From a price-structure perspective, the daily chart places important support around $2.10. On the upside, resistance is clustered in the $2.40 to $2.50 zone. That means XRP remains trapped between a nearby floor that needs to hold and a higher resistance band that would require stronger conviction and volume to break.
Short-Term Charts Point to Weakness Below Resistance
The four-hour chart offers a more clearly bearish short-term view. After failing to push through $2.35, XRP began to print lower highs and lower lows, a pattern typically associated with weakening momentum. Both the 10-period exponential moving average and 10-period simple moving average were reported as bearish, sitting at $2.25029 and $2.24311 respectively.
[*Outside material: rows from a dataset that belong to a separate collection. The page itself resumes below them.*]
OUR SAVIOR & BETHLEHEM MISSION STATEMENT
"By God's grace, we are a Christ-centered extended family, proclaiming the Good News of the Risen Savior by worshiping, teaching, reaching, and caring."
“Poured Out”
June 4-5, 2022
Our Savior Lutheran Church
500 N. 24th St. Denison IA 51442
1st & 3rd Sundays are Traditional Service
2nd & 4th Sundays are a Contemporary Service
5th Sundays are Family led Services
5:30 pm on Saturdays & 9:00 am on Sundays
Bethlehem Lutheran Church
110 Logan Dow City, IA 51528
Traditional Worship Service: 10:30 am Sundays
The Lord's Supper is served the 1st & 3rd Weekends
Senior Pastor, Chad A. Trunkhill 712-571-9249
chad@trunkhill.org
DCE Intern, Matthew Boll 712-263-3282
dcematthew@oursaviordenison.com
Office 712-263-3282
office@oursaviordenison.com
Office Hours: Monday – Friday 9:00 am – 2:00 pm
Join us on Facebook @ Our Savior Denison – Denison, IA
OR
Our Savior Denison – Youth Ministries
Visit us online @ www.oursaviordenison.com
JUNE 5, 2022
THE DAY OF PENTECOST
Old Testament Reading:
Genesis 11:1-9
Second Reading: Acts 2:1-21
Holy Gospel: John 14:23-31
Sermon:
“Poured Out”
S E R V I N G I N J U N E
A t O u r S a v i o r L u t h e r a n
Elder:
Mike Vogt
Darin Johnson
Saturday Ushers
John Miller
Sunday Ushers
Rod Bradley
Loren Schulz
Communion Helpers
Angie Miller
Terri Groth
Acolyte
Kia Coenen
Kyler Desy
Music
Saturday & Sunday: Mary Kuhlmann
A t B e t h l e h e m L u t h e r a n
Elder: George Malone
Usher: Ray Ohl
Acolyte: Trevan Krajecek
That leaves traders focused on a fairly narrow tactical range. Support on the four-hour timeframe sits between $2.12 and $2.15, while resistance is concentrated between $2.25 and $2.30. The analysis suggests that short-term participants may look for trading opportunities near the lower end of that support area, but only with careful risk controls given the broader market softness.
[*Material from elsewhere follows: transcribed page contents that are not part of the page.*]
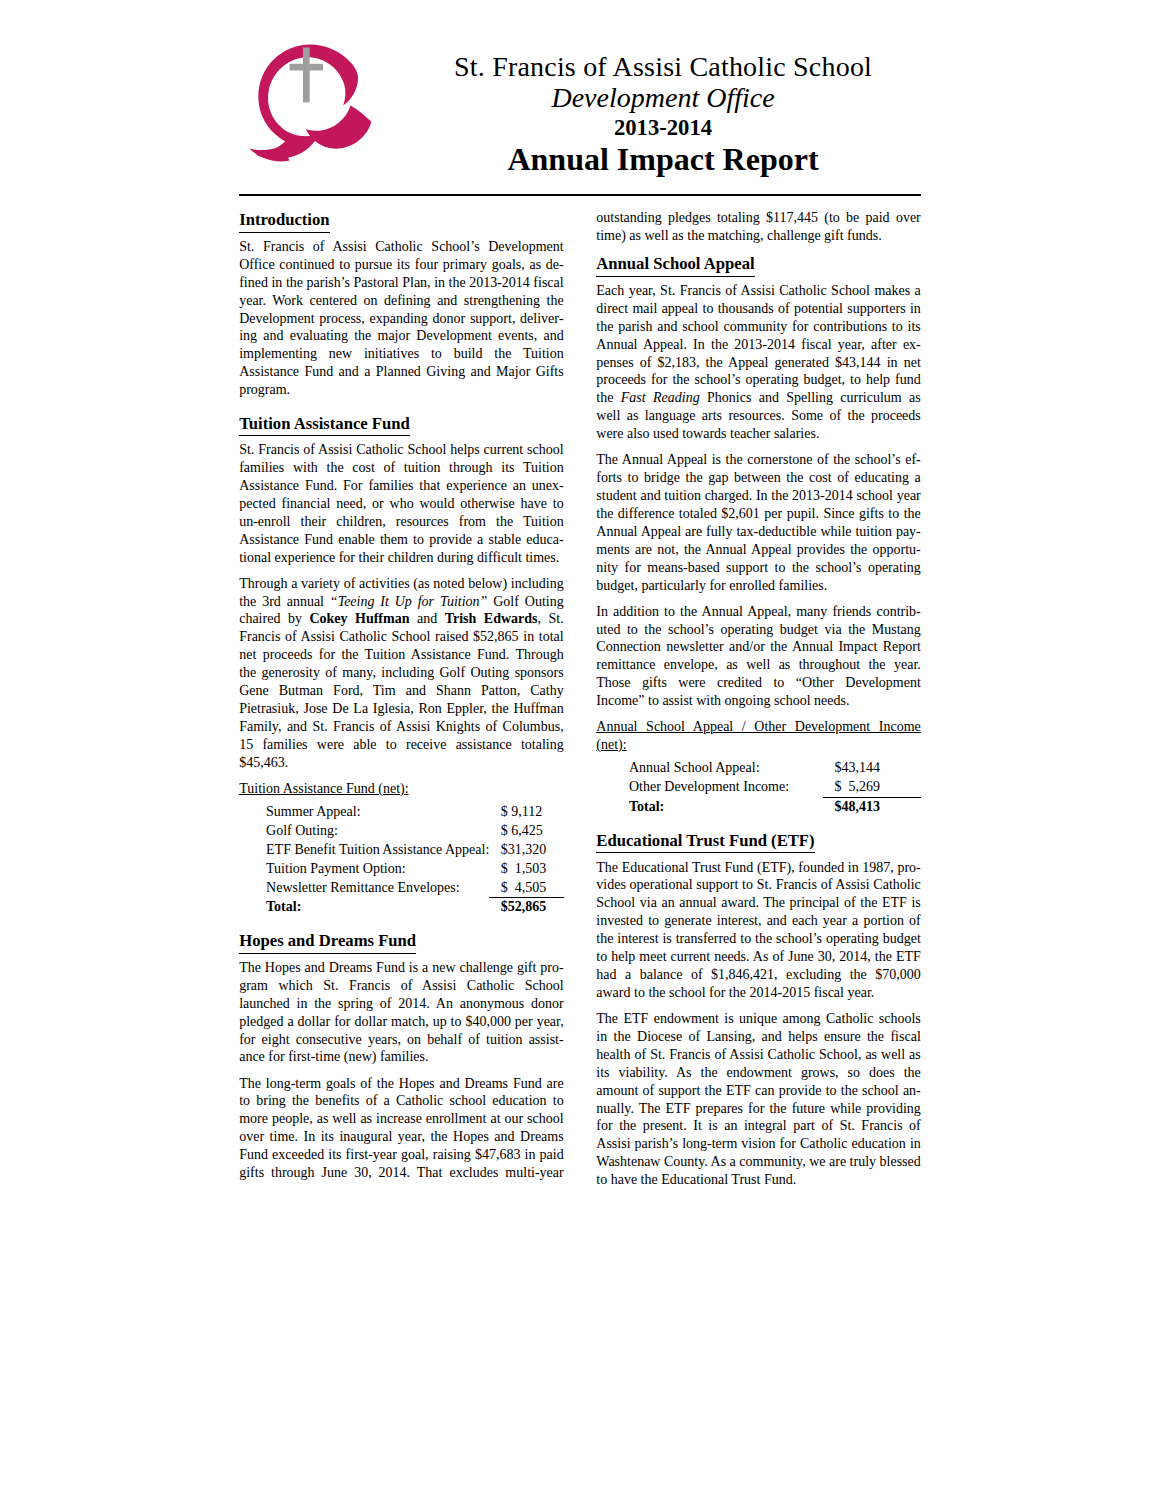St. Francis of Assisi Catholic School
Development Office
2013-2014
Annual Impact Report
Introduction
St. Francis of Assisi Catholic School’s Development Office continued to pursue its four primary goals, as defined in the parish’s Pastoral Plan, in the 2013-2014 fiscal year. Work centered on defining and strengthening the Development process, expanding donor support, delivering and evaluating the major Development events, and implementing new initiatives to build the Tuition Assistance Fund and a Planned Giving and Major Gifts program.
Tuition Assistance Fund
St. Francis of Assisi Catholic School helps current school families with the cost of tuition through its Tuition Assistance Fund. For families that experience an unexpected financial need, or who would otherwise have to un-enroll their children, resources from the Tuition Assistance Fund enable them to provide a stable educational experience for their children during difficult times.
Through a variety of activities (as noted below) including the 3rd annual “Teeing It Up for Tuition” Golf Outing chaired by Cokey Huffman and Trish Edwards, St. Francis of Assisi Catholic School raised $52,865 in total net proceeds for the Tuition Assistance Fund. Through the generosity of many, including Golf Outing sponsors Gene Butman Ford, Tim and Shann Patton, Cathy Pietrasiuk, Jose De La Iglesia, Ron Eppler, the Huffman Family, and St. Francis of Assisi Knights of Columbus, 15 families were able to receive assistance totaling $45,463.
Tuition Assistance Fund (net):
| Summer Appeal: | $ 9,112 |
| Golf Outing: | $ 6,425 |
| ETF Benefit Tuition Assistance Appeal: | $31,320 |
| Tuition Payment Option: | $ 1,503 |
| Newsletter Remittance Envelopes: | $ 4,505 |
| Total: | $52,865 |
Hopes and Dreams Fund
The Hopes and Dreams Fund is a new challenge gift program which St. Francis of Assisi Catholic School launched in the spring of 2014. An anonymous donor pledged a dollar for dollar match, up to $40,000 per year, for eight consecutive years, on behalf of tuition assistance for first-time (new) families.
The long-term goals of the Hopes and Dreams Fund are to bring the benefits of a Catholic school education to more people, as well as increase enrollment at our school over time. In its inaugural year, the Hopes and Dreams Fund exceeded its first-year goal, raising $47,683 in paid gifts through June 30, 2014. That excludes multi-year outstanding pledges totaling $117,445 (to be paid over time) as well as the matching, challenge gift funds.
Annual School Appeal
Each year, St. Francis of Assisi Catholic School makes a direct mail appeal to thousands of potential supporters in the parish and school community for contributions to its Annual Appeal. In the 2013-2014 fiscal year, after expenses of $2,183, the Appeal generated $43,144 in net proceeds for the school’s operating budget, to help fund the Fast Reading Phonics and Spelling curriculum as well as language arts resources. Some of the proceeds were also used towards teacher salaries.
The Annual Appeal is the cornerstone of the school’s efforts to bridge the gap between the cost of educating a student and tuition charged. In the 2013-2014 school year the difference totaled $2,601 per pupil. Since gifts to the Annual Appeal are fully tax-deductible while tuition payments are not, the Annual Appeal provides the opportunity for means-based support to the school’s operating budget, particularly for enrolled families.
In addition to the Annual Appeal, many friends contributed to the school’s operating budget via the Mustang Connection newsletter and/or the Annual Impact Report remittance envelope, as well as throughout the year. Those gifts were credited to “Other Development Income” to assist with ongoing school needs.
Annual School Appeal / Other Development Income (net):
| Annual School Appeal: | $43,144 |
| Other Development Income: | $ 5,269 |
| Total: | $48,413 |
Educational Trust Fund (ETF)
The Educational Trust Fund (ETF), founded in 1987, provides operational support to St. Francis of Assisi Catholic School via an annual award. The principal of the ETF is invested to generate interest, and each year a portion of the interest is transferred to the school’s operating budget to help meet current needs. As of June 30, 2014, the ETF had a balance of $1,846,421, excluding the $70,000 award to the school for the 2014-2015 fiscal year.
The ETF endowment is unique among Catholic schools in the Diocese of Lansing, and helps ensure the fiscal health of St. Francis of Assisi Catholic School, as well as its viability. As the endowment grows, so does the amount of support the ETF can provide to the school annually. The ETF prepares for the future while providing for the present. It is an integral part of St. Francis of Assisi parish’s long-term vision for Catholic education in Washtenaw County. As a community, we are truly blessed to have the Educational Trust Fund.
The one-hour chart tells a similar story. XRP has been struggling beneath resistance in the $2.18 to $2.20 area, with support near $2.12. Volume remains subdued, and that low-volume backdrop tends to make breakouts less reliable unless participation expands sharply. The awesome oscillator was listed at 0.05520, while the 20-period EMA at $2.23286 and the 20-period SMA at $2.33407 both tilted bearish.
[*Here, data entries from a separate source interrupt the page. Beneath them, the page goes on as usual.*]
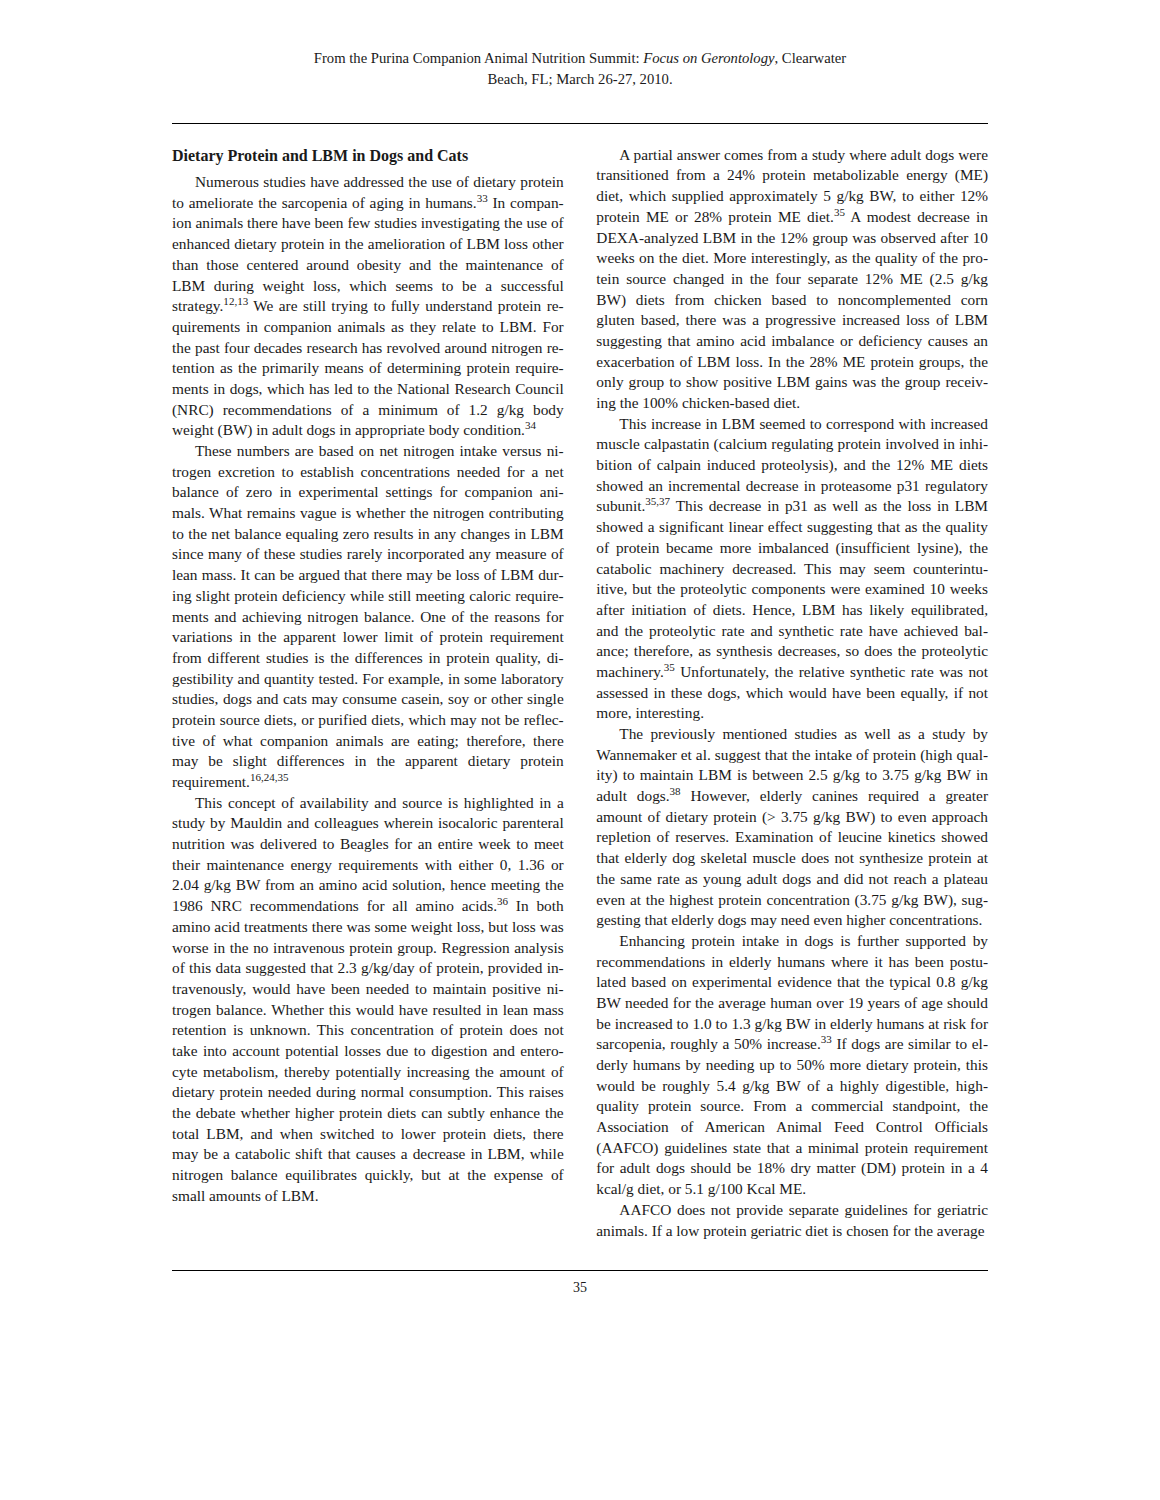From the Purina Companion Animal Nutrition Summit: Focus on Gerontology, Clearwater
Beach, FL; March 26-27, 2010.
Dietary Protein and LBM in Dogs and Cats
Numerous studies have addressed the use of dietary protein to ameliorate the sarcopenia of aging in humans.33 In companion animals there have been few studies investigating the use of enhanced dietary protein in the amelioration of LBM loss other than those centered around obesity and the maintenance of LBM during weight loss, which seems to be a successful strategy.12,13 We are still trying to fully understand protein requirements in companion animals as they relate to LBM. For the past four decades research has revolved around nitrogen retention as the primarily means of determining protein requirements in dogs, which has led to the National Research Council (NRC) recommendations of a minimum of 1.2 g/kg body weight (BW) in adult dogs in appropriate body condition.34
These numbers are based on net nitrogen intake versus nitrogen excretion to establish concentrations needed for a net balance of zero in experimental settings for companion animals. What remains vague is whether the nitrogen contributing to the net balance equaling zero results in any changes in LBM since many of these studies rarely incorporated any measure of lean mass. It can be argued that there may be loss of LBM during slight protein deficiency while still meeting caloric requirements and achieving nitrogen balance. One of the reasons for variations in the apparent lower limit of protein requirement from different studies is the differences in protein quality, digestibility and quantity tested. For example, in some laboratory studies, dogs and cats may consume casein, soy or other single protein source diets, or purified diets, which may not be reflective of what companion animals are eating; therefore, there may be slight differences in the apparent dietary protein requirement.16,24,35
This concept of availability and source is highlighted in a study by Mauldin and colleagues wherein isocaloric parenteral nutrition was delivered to Beagles for an entire week to meet their maintenance energy requirements with either 0, 1.36 or 2.04 g/kg BW from an amino acid solution, hence meeting the 1986 NRC recommendations for all amino acids.36 In both amino acid treatments there was some weight loss, but loss was worse in the no intravenous protein group. Regression analysis of this data suggested that 2.3 g/kg/day of protein, provided intravenously, would have been needed to maintain positive nitrogen balance. Whether this would have resulted in lean mass retention is unknown. This concentration of protein does not take into account potential losses due to digestion and enterocyte metabolism, thereby potentially increasing the amount of dietary protein needed during normal consumption. This raises the debate whether higher protein diets can subtly enhance the total LBM, and when switched to lower protein diets, there may be a catabolic shift that causes a decrease in LBM, while nitrogen balance equilibrates quickly, but at the expense of small amounts of LBM.
A partial answer comes from a study where adult dogs were transitioned from a 24% protein metabolizable energy (ME) diet, which supplied approximately 5 g/kg BW, to either 12% protein ME or 28% protein ME diet.35 A modest decrease in DEXA-analyzed LBM in the 12% group was observed after 10 weeks on the diet. More interestingly, as the quality of the protein source changed in the four separate 12% ME (2.5 g/kg BW) diets from chicken based to noncomplemented corn gluten based, there was a progressive increased loss of LBM suggesting that amino acid imbalance or deficiency causes an exacerbation of LBM loss. In the 28% ME protein groups, the only group to show positive LBM gains was the group receiving the 100% chicken-based diet.
This increase in LBM seemed to correspond with increased muscle calpastatin (calcium regulating protein involved in inhibition of calpain induced proteolysis), and the 12% ME diets showed an incremental decrease in proteasome p31 regulatory subunit.35,37 This decrease in p31 as well as the loss in LBM showed a significant linear effect suggesting that as the quality of protein became more imbalanced (insufficient lysine), the catabolic machinery decreased. This may seem counterintuitive, but the proteolytic components were examined 10 weeks after initiation of diets. Hence, LBM has likely equilibrated, and the proteolytic rate and synthetic rate have achieved balance; therefore, as synthesis decreases, so does the proteolytic machinery.35 Unfortunately, the relative synthetic rate was not assessed in these dogs, which would have been equally, if not more, interesting.
The previously mentioned studies as well as a study by Wannemaker et al. suggest that the intake of protein (high quality) to maintain LBM is between 2.5 g/kg to 3.75 g/kg BW in adult dogs.38 However, elderly canines required a greater amount of dietary protein (> 3.75 g/kg BW) to even approach repletion of reserves. Examination of leucine kinetics showed that elderly dog skeletal muscle does not synthesize protein at the same rate as young adult dogs and did not reach a plateau even at the highest protein concentration (3.75 g/kg BW), suggesting that elderly dogs may need even higher concentrations.
Enhancing protein intake in dogs is further supported by recommendations in elderly humans where it has been postulated based on experimental evidence that the typical 0.8 g/kg BW needed for the average human over 19 years of age should be increased to 1.0 to 1.3 g/kg BW in elderly humans at risk for sarcopenia, roughly a 50% increase.33 If dogs are similar to elderly humans by needing up to 50% more dietary protein, this would be roughly 5.4 g/kg BW of a highly digestible, high-quality protein source. From a commercial standpoint, the Association of American Animal Feed Control Officials (AAFCO) guidelines state that a minimal protein requirement for adult dogs should be 18% dry matter (DM) protein in a 4 kcal/g diet, or 5.1 g/100 Kcal ME.
AAFCO does not provide separate guidelines for geriatric animals. If a low protein geriatric diet is chosen for the average
35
In practical terms, this means XRP needs a clean move above $2.20 with stronger volume to improve the immediate outlook. Without that confirmation, rallies may continue to stall before reaching a more meaningful reversal.
Mixed Indicator Set Keeps Traders Focused on Key Levels
Oscillators overall were described as mostly neutral to bearish. The commodity channel index (CCI) came in at -107.40505, while the stochastic reading was 30.90697. Those figures reinforce the idea that near-term momentum has softened, even if selling is not yet accelerating into a disorderly breakdown.
Still, not every signal is negative. The 50-period simple moving average at $1.79919 and the 50-period exponential moving average at $1.87019 continue to support a more constructive medium-term interpretation. More importantly, the 200-period EMA at $1.07240 remains well below the current market price, suggesting that the broader trend has not fully reversed despite the recent cooling in momentum.
This split between weak short-term readings and healthier longer-term averages helps explain the current indecision. XRP is not trading like a token in a clear bullish breakout, but it also is not yet behaving like one that has fully lost its larger upward structure. That tension is what makes the next move from current levels especially important.
Bullish and Bearish Cases From Here
The bullish case rests on XRP defending the lower support area and reclaiming $2.20 with convincing volume. If buyers can do that, the next upside objective would likely be around $2.30, followed by a possible retest of $2.40. A successful push into that area would strengthen the argument that the current pause is simply a consolidation phase after the earlier surge toward $2.90.
The bearish case is rooted in the short-term technical warnings now visible across multiple timeframes. MACD and momentum remain soft, volume has faded, and repeated failures near $2.20 suggest sellers are still active on rebounds. If XRP breaks below $2.12, traders are likely to focus quickly on the more critical $2.10 support level. A loss of that zone could increase the risk of a deeper pullback.
For now, XRP appears to be in a waiting phase rather than a confirmed trend reversal or renewed breakout. The market is balancing a still-positive longer-term structure against clear short-term hesitation. Until that balance is broken by either a volume-backed move above resistance or a decisive drop below support, risk management is likely to remain the defining theme for traders watching the token.